In order to spread the COVID-19 virus well, it has evolved not only to increase its contagiousness, but also to evade immunity.
It is said that reinfection can occur by disrupting the immune system of people who have been vaccinated or already infected and have formed antibodies.
However, researchers at the University of British Columbia tested four variants of N-0385, including delta, in human lung cells, organoids and tissue cultures, and found that N-0385 inhibited infection without evidence of toxicity. .
N-0385 does not show significant toxicity because it does not enter the cell and blocks the surface entry of the virus.
Nasal spray ‘rat experiment’, all 10 animals survived
In addition, researchers at Cornell University in the US conducted a nasal spray experiment using genetically engineered mice.

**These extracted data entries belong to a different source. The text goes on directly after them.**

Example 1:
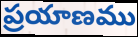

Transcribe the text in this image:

ప్రయాణము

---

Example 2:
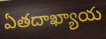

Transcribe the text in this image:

ఏతదాఖ్యాయ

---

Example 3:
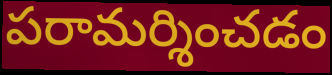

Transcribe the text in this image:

పరామర్శించడం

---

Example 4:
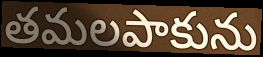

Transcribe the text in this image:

తమలపాకును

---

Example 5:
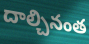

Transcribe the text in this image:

దాల్చినంత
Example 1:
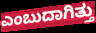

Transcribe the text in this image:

ಎಂಬುದಾಗಿತ್ತು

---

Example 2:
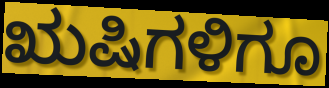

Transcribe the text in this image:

ಋಷಿಗಳಿಗೂ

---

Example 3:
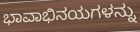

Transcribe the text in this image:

ಭಾವಾಭಿನಯಗಳನ್ನು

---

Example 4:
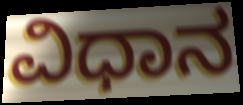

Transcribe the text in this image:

ವಿಧಾನ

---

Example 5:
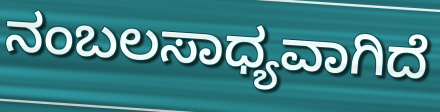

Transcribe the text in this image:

ನಂಬಲಸಾಧ್ಯವಾಗಿದೆ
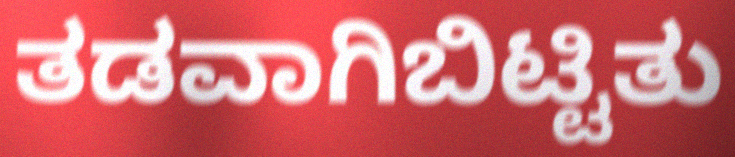
ತಡವಾಗಿಬಿಟ್ಟಿತು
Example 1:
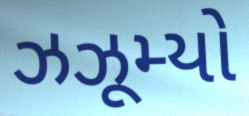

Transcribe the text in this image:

ઝઝૂમ્યો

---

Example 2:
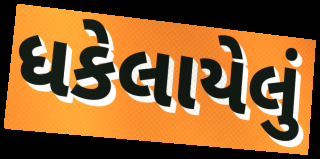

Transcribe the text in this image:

ધકેલાયેલું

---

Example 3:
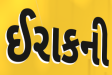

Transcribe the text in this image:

ઈરાકની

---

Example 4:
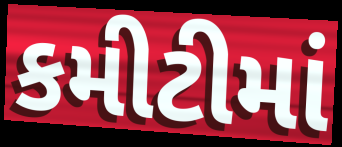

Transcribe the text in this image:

કમીટીમાં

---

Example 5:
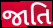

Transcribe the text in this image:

જાતિ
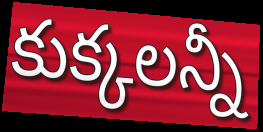
కుక్కలన్నీ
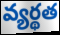
వ్యర్థత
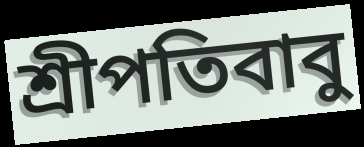
শ্রীপতিবাবু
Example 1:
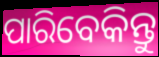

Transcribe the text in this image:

ପାରିବେକିନ୍ତୁ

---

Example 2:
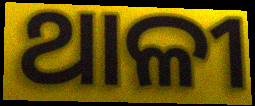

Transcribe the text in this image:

ଥାଳୀ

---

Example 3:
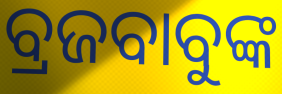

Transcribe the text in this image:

ବ୍ରଜବାବୁଙ୍କ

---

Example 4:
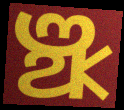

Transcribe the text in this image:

ଞ୍ଝ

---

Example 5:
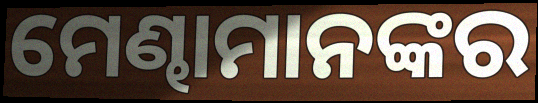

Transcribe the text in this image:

ମେଣ୍ଢାମାନଙ୍କର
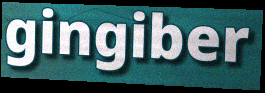
gingiber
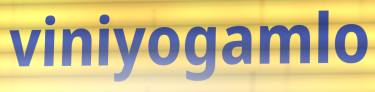
viniyogamlo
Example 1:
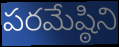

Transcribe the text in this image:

పరమేష్ఠిని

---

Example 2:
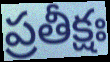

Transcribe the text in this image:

ప్రతీక్షః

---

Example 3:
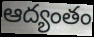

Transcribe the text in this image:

ఆద్యంతం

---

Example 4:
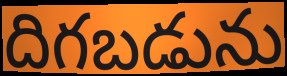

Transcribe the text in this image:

దిగబడును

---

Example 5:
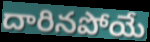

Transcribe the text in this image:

దారినపోయే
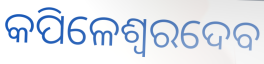
କପିଳେଶ୍ୱରଦେବ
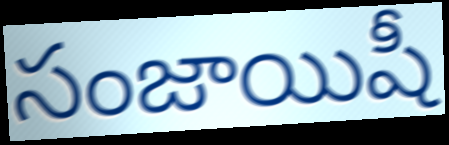
సంజాయిషీ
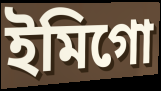
ইমিগো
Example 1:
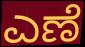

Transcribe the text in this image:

ಎಣೆ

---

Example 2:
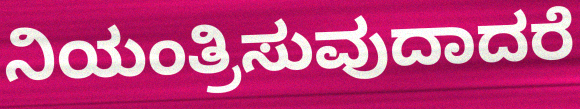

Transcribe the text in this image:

ನಿಯಂತ್ರಿಸುವುದಾದರೆ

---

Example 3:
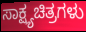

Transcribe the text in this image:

ಸಾಕ್ಷ್ಯಚಿತ್ರಗಳು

The researchers infected mice and administered the compound as a nasal spray for four days. As a result, all 10 mice treated with the compound survived, but the survival rate of the control group was only 20%.
In addition, it not only inhibited the infection of COVID-19, but also showed a protective effect when administered within 12 hours of exposure to the virus.
Although this study mainly focused on alpha, beta, gamma, and delta mutations, the researchers believe that microns may also work.
Dr. Francois Jean, who led the study, said, “N-0385 showed a result of blocking omicron mutation infection in human lung cells.”
“This compound has the potential to be used as a broad-spectrum therapeutic for viruses with the same infection mechanism, including influenza viruses such as influenza A and C.”